(Reading passage)
------------
Software Company Decides Not to Go Public Due to Concerns About Stock Market
August 21, 2008 | Read Time: 1 minute
Convio, a company that provides Web-based software for nonprofit organizations, has withdrawn its bid to go public, citing unfavorable market conditions.
The Austin, Tex., company, had filed a statement with the Securities and Exchange Commission in August 2007 announcing its intention to sell shares of common stock in an initial public offering.
“We subscribe to the philosophy that good companies don’t go public in bad markets,” says Gene Austin, the company’s chief executive. He says the company’s decision does not mean that it will never go public but rather that it will wait until financial markets improve to make such a decision.
Consolidation of Companies
Convio’s announcement comes during a period of significant change and consolidation in the nonprofit-software industry.
------------
Dataset entries
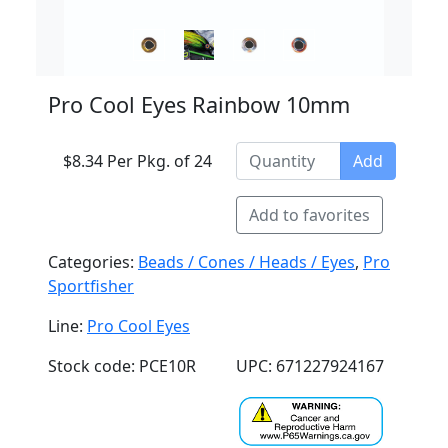
Pro Cool Eyes Rainbow 10mm
$8.34 Per Pkg. of 24
Add
Add to favorites
Categories:
Beads / Cones / Heads / Eyes
,
Pro
Sportfisher
Line:
Pro Cool Eyes
Stock code: PCE10R
UPC: 671227924167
------------
(Directions)
1. Answer these questions using the article on Convio's withdrawn stock offering.
(a) In which city is Convio based?
(b) In what month and year did Convio file its statement with the Securities and Exchange Commission?
(c) Who is Convio's chief executive?
2. Using the article on Convio's withdrawn stock offering, explain in one to three sentences why the company pulled its bid to go public.
3. Carry on the article about Convio's withdrawn stock offering, starting after its final sentence.

(Response list)
1.
(a) Austin, Tex.
(b) August 2007
(c) Gene Austin

2. Convio withdrew its bid because of unfavorable market conditions. Its chief executive said the company holds that good companies don't go public in bad markets, so it will wait for financial markets to improve before deciding again.

3.
In June, Blackbaud solidified its dominant position in the field with its $46-million purchase of Kintera, Convio’s primary competition in the area of Web-based software.
When the Kintera buyout is complete, Blackbaud will have spent $137-million in recent acquisitions, including Campagne Associates, a fund-raising-software company it bought for $6-million in 2006, and last year’s purchases of Target Analytics, a research and consulting firm (for $60-million), and eTapestry, which helps charities manage donor records (for $25-million).
Last year, Convio bought one of its rivals, GetActive Software, a company in Berkeley, Calif., that also provided software to help charities raise money and conduct advocacy online.